# Casting distance new curado vs old citica 100



## bayskout (Oct 25, 2006)

How does ease of casting/distance with 1/8 lure compare with new curado versus older 100 version?

I can cast further with less effort on older citica 100 versus older 200 reel. I have same line PP 20/6 on both. Trying to decide on upgrade


----------



## Dipsay (Apr 28, 2006)

Question? Which series? The "B" series or the "D" series. IMO the 100's in the "D" series casted better than the 200D's. That 100 reel mold covered a range of models Curado 100B, 100D, Citica 100B, 100D, 50MG, Scorpion 1000 4x4 SVS. I really liked that mold. It all comes down to the mechanics of each individual reel. Also, if the bearings in each were clean with no corrosion or heavy grease in them.. But then again I've got a 200BSF that I love! It casts about as well as the Citica 100 and Scorpion that I got. But the 200B with the deep spool doesnt unless I get some ceramics in it. If you are looking for an upgrade I'd go with that 200E7. I bought one about 3 months ago and I've been very pleased with it. I did however cast it right out of the box and it didnt get as far of casting as I thought it should. took the spool bearings out and cleaned them in acetone, lightly oiled with Rem Oil and put back in..Beautiful! Hope this helps...Dip


----------



## MattK (Feb 9, 2006)

bayskout said:


> How does ease of casting/distance with 1/8 lure compare with new curado versus older 100 version?


It mostly depends on the spool when you're comparing ease of casting light lures. Models that have the low-mass spools (drilled spools) have the ability to to cast light lures farther with less effort because they need less energy for start up. The down side is that they have less line capacity compared to a solid spool. The solid spools can hold more line but need more start up energy to get those light lure out there. Make sure you're comparing apples to apples.


----------



## Hdfisher427 (Jul 7, 2008)

Mat, thanks so much!!! You're quote just got me to understand why I backlash with reels that have the drilled spools vs. solid when trying to cast light lures or free lining live bait!

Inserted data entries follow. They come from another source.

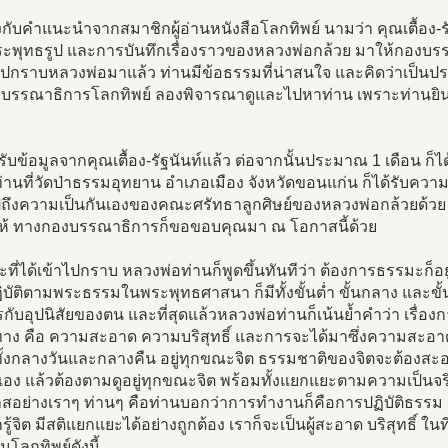
้งกับคำแนะนำจากสมาชิกผู้อ่านหนังสือโลกทิพย์ นามว่า คุณเตื้อง-รั
ะพุทธรูป และการบันทึกเรื่องราวของหลวงพ่อกล้วย มาให้กองบร
ไปกราบหลวงพ่อมาแล้ว ท่านมีข้อธรรมที่น่าสนใจ และคิดว่าเป็นป
งบรรณาธิการโลกทิพย์ ลองพิจารณาดูและไปหาท่าน เพราะท่านยิ
ด้รับข้อมูลจากคุณเตื้อง-รัฐนันท์แล้ว ต่อจากนั้นประมาณ 1 เดือน ก
านที่วัดป่าธรรมอุทยาน อำเภอเมือง จังหวัดขอนแก่น ก็ได้รับคว
ถึงความเป็นกันเองของคณะศรัทธาลูกศิษย์ของหลวงพ่อกล้วยด้ว
ให้ ทางกองบรรณาธิการก็ขอขอบคุณมา ณ โอกาสนี้ด้วย
ี่ได้เข้าไปกราบ หลวงพ่อท่านก็พูดขึ้นทันทีว่า ต้องการธรรมะก็อยู่ที
บัติตามพระธรรมในพระพุทธศาสนา ก็มีทั้งขั้นต่ำ ขั้นกลาง และขั้นสูง
ับอุปนิสัยของตน และที่สุดแล้วหลวงพ่อท่านก็เน้นย้ำคำว่า เรื่องก
ง คือ ความสะอาด ความบริสุทธิ์ และการจะได้มาซึ่งความสะอาด คว
 ทั้งกลางวันและกลางคืน อยู่ทุกขณะจิต ธรรมชาติของจิตจะต้องสะ
เอง แล้วต้องตามดูอยู่ทุกขณะจิต พร้อมทั้งแยกแยะตามความเป็นจร
สอย่างเราๆ ท่านๆ คือท่านบอกว่าการทำงานก็คือการปฏิบัติธรรม 
รารู้จิต มีสติแยกแยะได้อย่างถูกต้อง เราก็จะเป็นผู้สะอาด บริสุทธิ์ ใน
่านโลกทิพย์ดังนี้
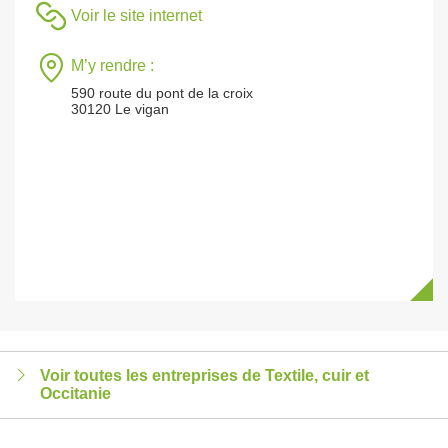
Voir le site internet
M’y rendre :
590 route du pont de la croix
30120 Le vigan
Voir toutes les entreprises de Textile, cuir et
Occitanie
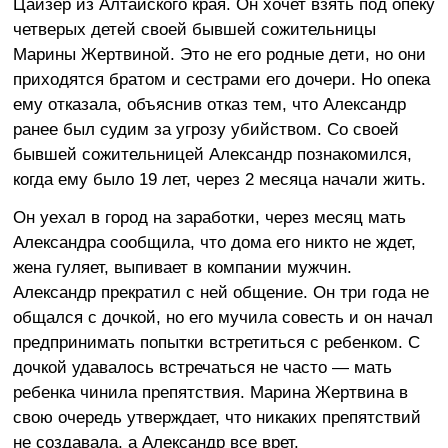
Цайзер из Алтайского края. Он хочет взять под опеку
четверых детей своей бывшей сожительницы
Марины Жертвиной. Это не его родные дети, но они
приходятся братом и сестрами его дочери. Но опека
ему отказала, объяснив отказ тем, что Александр
ранее был судим за угрозу убийством. Со своей
бывшей сожительницей Александр познакомился,
когда ему было 19 лет, через 2 месяца начали жить.
Он уехал в город на заработки, через месяц мать
Александра сообщила, что дома его никто не ждет,
жена гуляет, выпивает в компании мужчин.
Александр прекратил с ней общение. Он три года не
общался с дочкой, но его мучила совесть и он начал
предпринимать попытки встретиться с ребенком. С
дочкой удавалось встречаться не часто — мать
ребенка чинила препятствия. Марина Жертвина в
свою очередь утверждает, что никаких препятствий
не создавала, а Александр все врет.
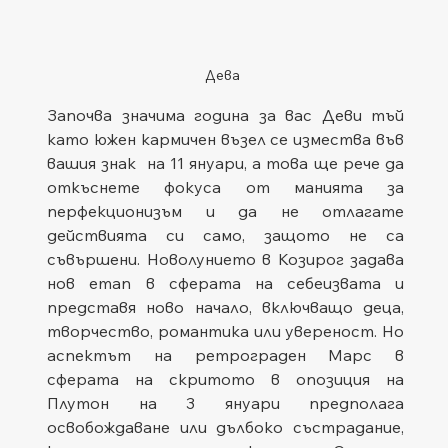
Дева
Започва значима година за вас Деви тъй 
като южен кармичен възел се измества във 
вашия знак  на 11 януари, а това ще рече да 
откъснете фокуса от манията за 
перфекционизъм и да не отлагате 
действията си само, защото не са 
съвършени. Новолунието в Козирог задава 
нов етап в сферата на себеизвата и 
представя ново начало, включващо деца, 
творчество, романтика или увереност. Но 
аспектът на ретрограден Марс в 
сферата на скритото в опозиция на 
Плутон на 3 януари предполага 
освобождаване или дълбоко състрадание, 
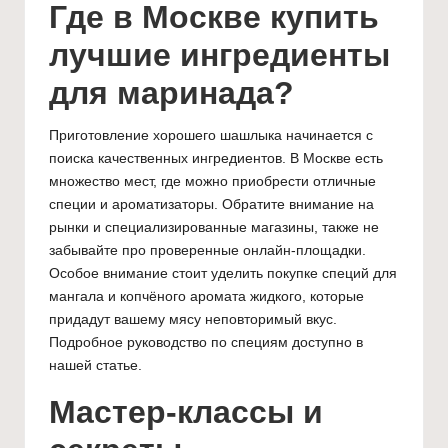
Где в Москве купить
лучшие ингредиенты
для маринада?
Приготовление хорошего шашлыка начинается с
поиска качественных ингредиентов. В Москве есть
множество мест, где можно приобрести отличные
специи и ароматизаторы. Обратите внимание на
рынки и специализированные магазины, также не
забывайте про проверенные онлайн-площадки.
Особое внимание стоит уделить покупке специй для
мангала и копчёного аромата жидкого, которые
придадут вашему мясу неповторимый вкус.
Подробное руководство по специям
доступно в
нашей статье.
Мастер-классы и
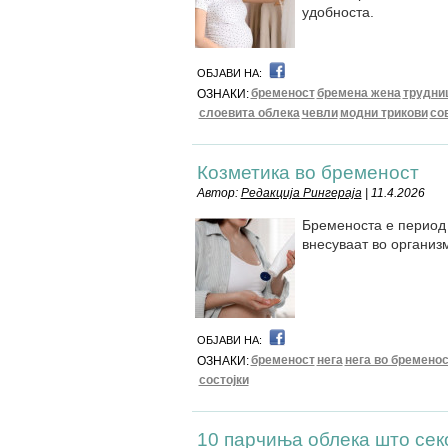
удобноста.
ОБЈАВИ НА:
бременост
бремена жена
трудни
ОЗНАКИ:
слоевита облека
чевли
модни трикови
со
Козметика во бременост
Автор:
Редакција Рингераја
| 11.4.2026
Бременоста е период 
внесуваат во организм
ОБЈАВИ НА:
бременост
нега
нега во бремено
ОЗНАКИ:
состојки
10 парчиња облека што секо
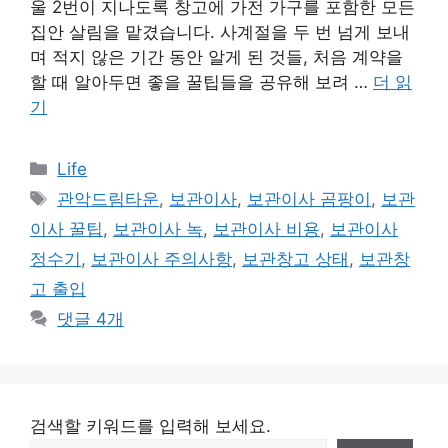
울 2번이 지나도록 창고에 가전 가구를 포함한 모든
집안 살림을 맡겼습니다. 사계절을 두 번 넘게 보내
며 적지 않은 기간 동안 알게 된 것들, 처음 계약을
할 때 알아두면 좋을 꿀팁들을 공유해 보려 …
더 읽
기
카
Life
테
태
관악드림타운
,
보관이사
,
보관이사 곰팡이
,
보관
고
그
이사 꿀팁
,
보관이사 녹
,
보관이사 비용
,
보관이사
리
정수기
,
보관이사 주의사항
,
보관창고 상태
,
보관창
고 출입
댓글 4개
검색할 키워드를 입력해 보세요.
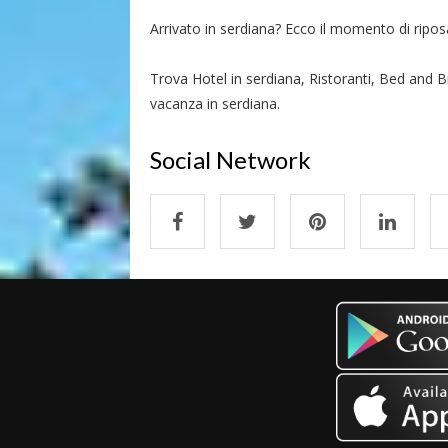
Arrivato in serdiana? Ecco il momento di riposar
Trova Hotel in serdiana, Ristoranti, Bed and Br
vacanza in serdiana.
Social Network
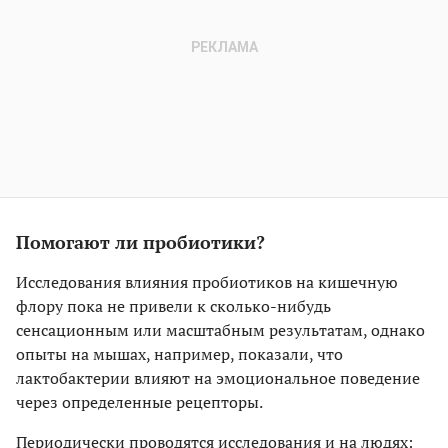
Помогают ли пробиотики?
Исследования влияния пробиотиков на кишечную
флору пока не привели к сколько-нибудь
сенсационным или масштабным результатам, однако
опыты на мышах, например, показали, что
лактобактерии влияют на эмоциональное поведение
через определенные рецепторы.
Периодически проводятся исследования и на людях:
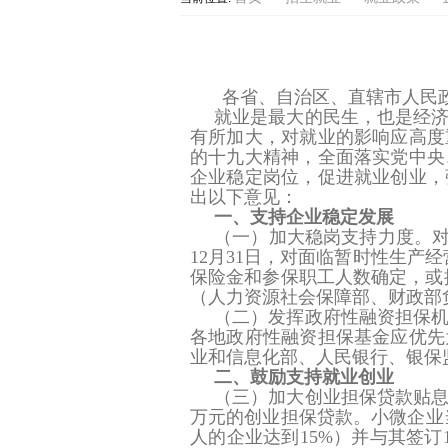
各省、自治区、直辖市人民
就业是最大的民生，也是经
有所加大，对就业的影响应高度
的十九大精神，全面落实党中央
企业稳定岗位，促进就业创业，
出以下意见：
一、支持企业稳定发展
（一）加大稳岗支持力度。
12月31日，对面临暂时性生
保险金和参保职工人数确定，或
（人力资源社会保障部、财政部
（二）发挥政府性融资担保
各地政府性融资担保基金应优先
业和信息化部、人民银行、银保
二、鼓励支持就业创业
（三）加大创业担保贷款贴
万元的创业担保贷款。小微企业
人的企业达到15%）并与其签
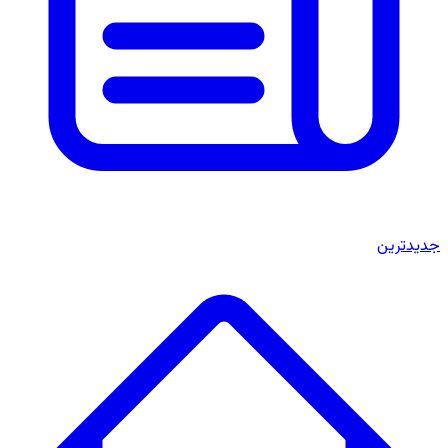
جدیدترین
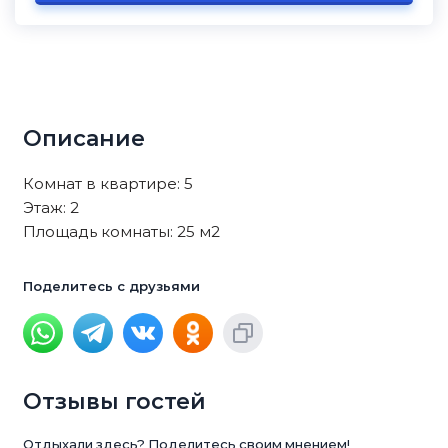
Описание
Комнат в квартире: 5
Этаж: 2
Площадь комнаты: 25 м2
Поделитесь с друзьями
Отзывы гостей
Отдыхали здесь? Поделитесь своим мнением!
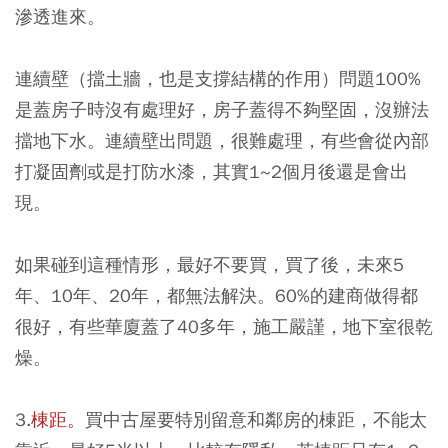
滲透進來。
連續壁（擋土牆，也是支撐結構的作用）問題100%
是蓋房子時沒有處理好，房子蓋得不夠堅固，沒辦法
擋地下水。連續壁出問題，很難處理，有些會從內部
打凝固劑或是打防水漆，其實1~2個月後還是會出
現。
如果碰到這種情形，最好不要買，買了後，未來5
年、10年、20年，都無法解決。60%的建商做得都
很好，有些華廈蓋了40多年，施工嚴謹，地下室很乾
燥。
3.
棟距。
買中古屋要特別留意和鄰房的棟距，不能太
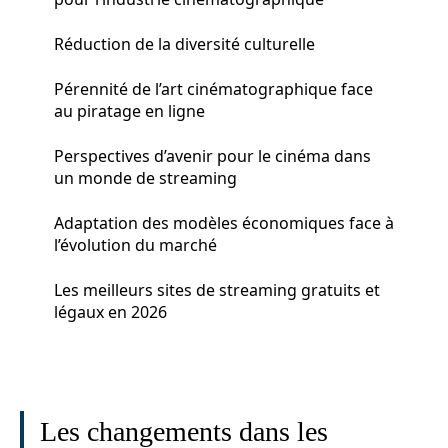
Réduction de la diversité culturelle
Pérennité de l’art cinématographique face
au piratage en ligne
Perspectives d’avenir pour le cinéma dans
un monde de streaming
Adaptation des modèles économiques face à
l’évolution du marché
Les meilleurs sites de streaming gratuits et
légaux en 2026
Les changements dans les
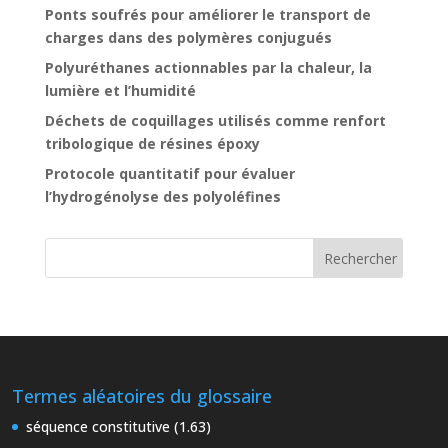
Ponts soufrés pour améliorer le transport de
charges dans des polymères conjugués
Polyuréthanes actionnables par la chaleur, la
lumière et l’humidité
Déchets de coquillages utilisés comme renfort
tribologique de résines époxy
Protocole quantitatif pour évaluer
l’hydrogénolyse des polyoléfines
Termes aléatoires du glossaire
séquence constitutive (1.63)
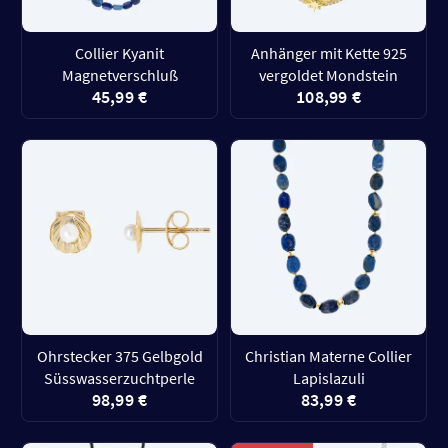
Collier Kyanit
Anhänger mit Kette 925
Magnetverschluß
vergoldet Mondstein
45,99 €
108,99 €
Ohrstecker 375 Gelbgold
Christian Materne Collier
Süsswasserzuchtperle
Lapislazuli
98,99 €
83,99 €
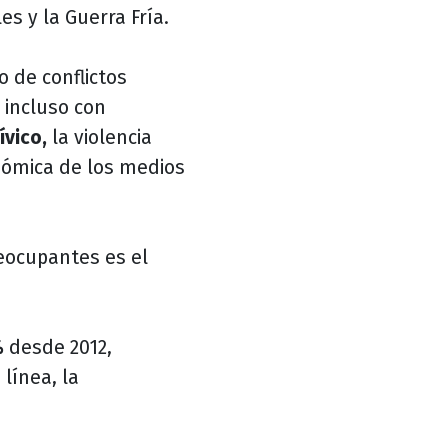
s y la Guerra Fría.
 de conflictos
 incluso con
ívico,
la violencia
onómica de los medios
eocupantes es el
%
desde 2012,
línea, la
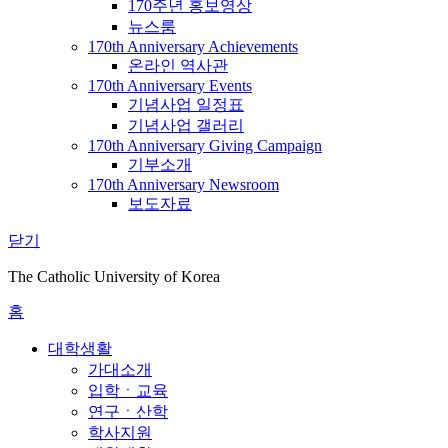
170주년 홍보영상
뉴스룸
170th Anniversary Achievements
온라인 역사관
170th Anniversary Events
기념사업 일정표
기념사업 갤러리
170th Anniversary Giving Campaign
기부소개
170th Anniversary Newsroom
보도자료
닫기
The Catholic University of Korea
홈
대학생활
가대소개
입학ㆍ교육
연구ㆍ산학
학사지원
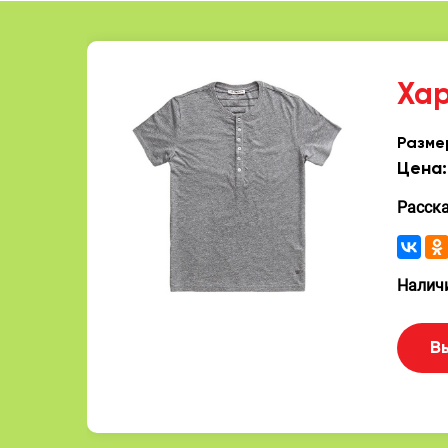
Ха
Разме
Цена:
Расск
Наличи
В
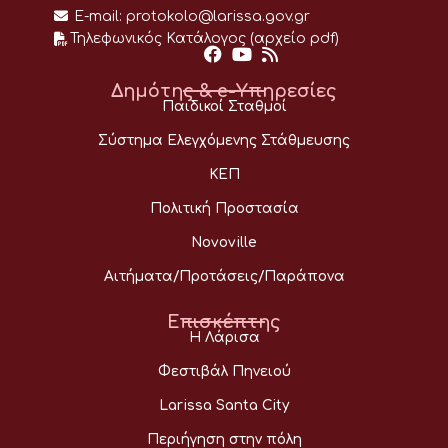
E-mail:
protokolo@larissa.gov.gr
Τηλεφωνικός Κατάλογος (αρχείο pdf)
Δημότης & e-Υπηρεσίες
Παιδικοί Σταθμοί
Σύστημα Ελεγχόμενης Στάθμευσης
ΚΕΠ
Πολιτική Προστασία
Novoville
Αιτήματα/Προτάσεις/Παράπονα
Επισκέπτης
Η Λάρισα
Φεστιβάλ Πηνειού
Larissa Santa City
Περιήγηση στην πόλη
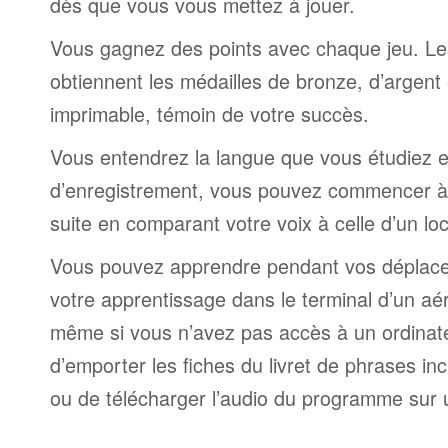
dès que vous vous mettez à jouer.
Vous gagnez des points avec chaque jeu. Le
obtiennent les médailles de bronze, d’argent 
imprimable, témoin de votre succès.
Vous entendrez la langue que vous étudiez et,
d’enregistrement, vous pouvez commencer à 
suite en comparant votre voix à celle d’un lo
Vous pouvez apprendre pendant vos déplac
votre apprentissage dans le terminal d’un aé
même si vous n’avez pas accès à un ordinateur
d’emporter les fiches du livret de phrases i
ou de télécharger l’audio du programme sur 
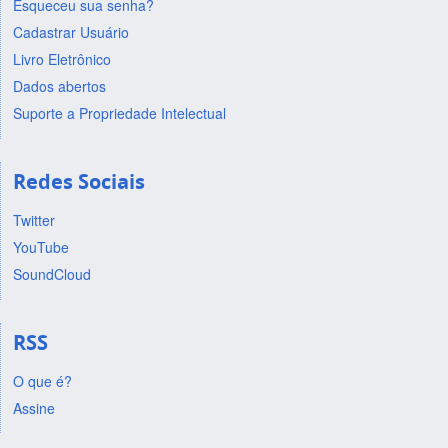
Esqueceu sua senha?
Cadastrar Usuário
Livro Eletrônico
Dados abertos
Suporte a Propriedade Intelectual
Redes Sociais
Twitter
YouTube
SoundCloud
RSS
O que é?
Assine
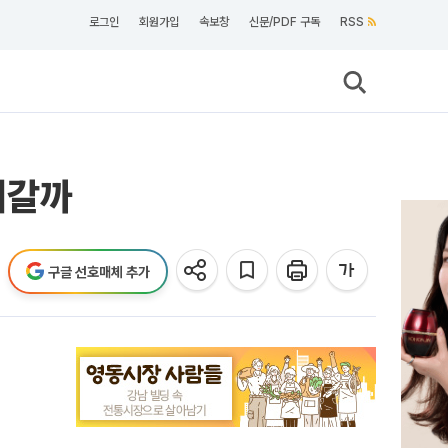
로그인
회원가입
속보창
신문/PDF 구독
RSS
어갈까
구글 선호매체 추가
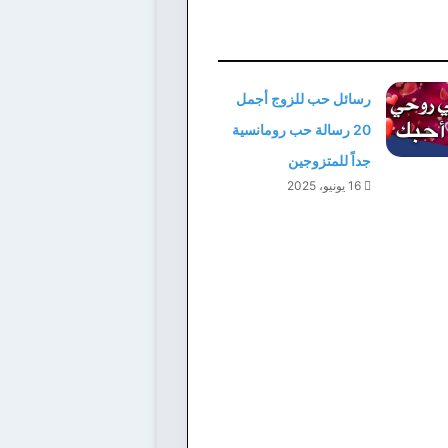
رسائل حب للزوج أجمل
20 رسالة حب رومانسية
جداً للمتزوجين
16 يونيو، 2025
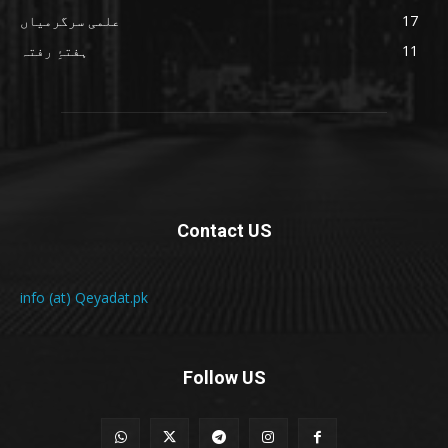
17
علمی سرگرمیاں
11
ہفتۂِ رفتہ
Contact US
info (at) Qeyadat.pk
Follow US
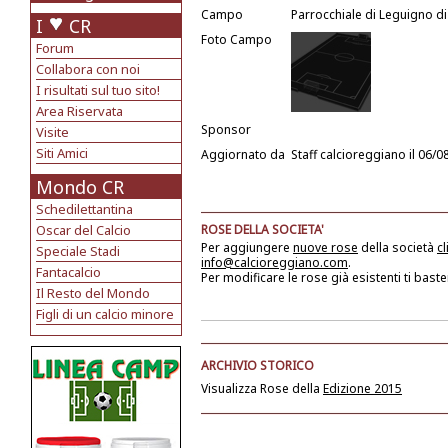
Campo
Parrocchiale di Leguigno di
I
CR
Foto Campo
Forum
Collabora con noi
I risultati sul tuo sito!
Area Riservata
Sponsor
Visite
Siti Amici
Aggiornato da
Staff calcioreggiano
il 06/0
Mondo CR
Schedilettantina
Oscar del Calcio
ROSE DELLA SOCIETA'
Per aggiungere
nuove rose
della società
cl
Speciale Stadi
info@calcioreggiano.com
.
Fantacalcio
Per modificare le rose già esistenti ti baste
Il Resto del Mondo
Figli di un calcio minore
ARCHIVIO STORICO
Visualizza Rose della
Edizione 2015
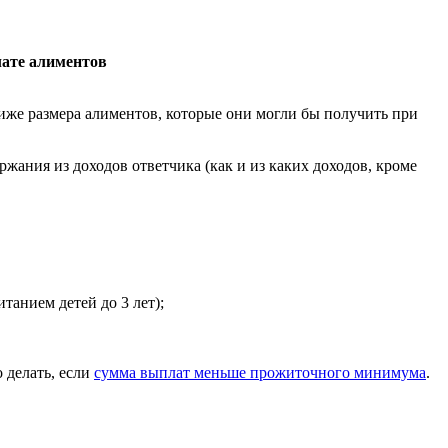
лате алиментов
иже размера алиментов, которые они могли бы получить при
жания из доходов ответчика (как и из каких доходов, кроме
анием детей до 3 лет);
 делать, если
сумма выплат меньше прожиточного минимума
.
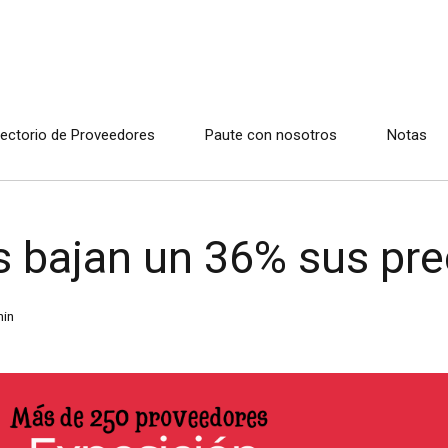
rectorio de Proveedores
Paute con nosotros
Notas
s bajan un 36% sus pre
in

Do you think it would be wise to put three brakes on the drilled spools and continue to throw "hard" or just ease up on the force?


----------



## MattK (Feb 9, 2006)

Well, you can either adjust your casting style or adjust the reel to your casting style. More weights on will help prevent backlashes but will limit casting distance. Try casting with a nice smooth motion instead of a hard and fast whipping motion. Start with 4 weights on, then three, then two...see how that works for you. The trick to preventing backlashes it to limit the speed of the spool to that of which the lure is pulling the line out.

Here's a trick for getting backlashes out. I posted it before but you might have missed it. http://www.youtube.com/watch?v=TDI5k...4.html?t=10764


----------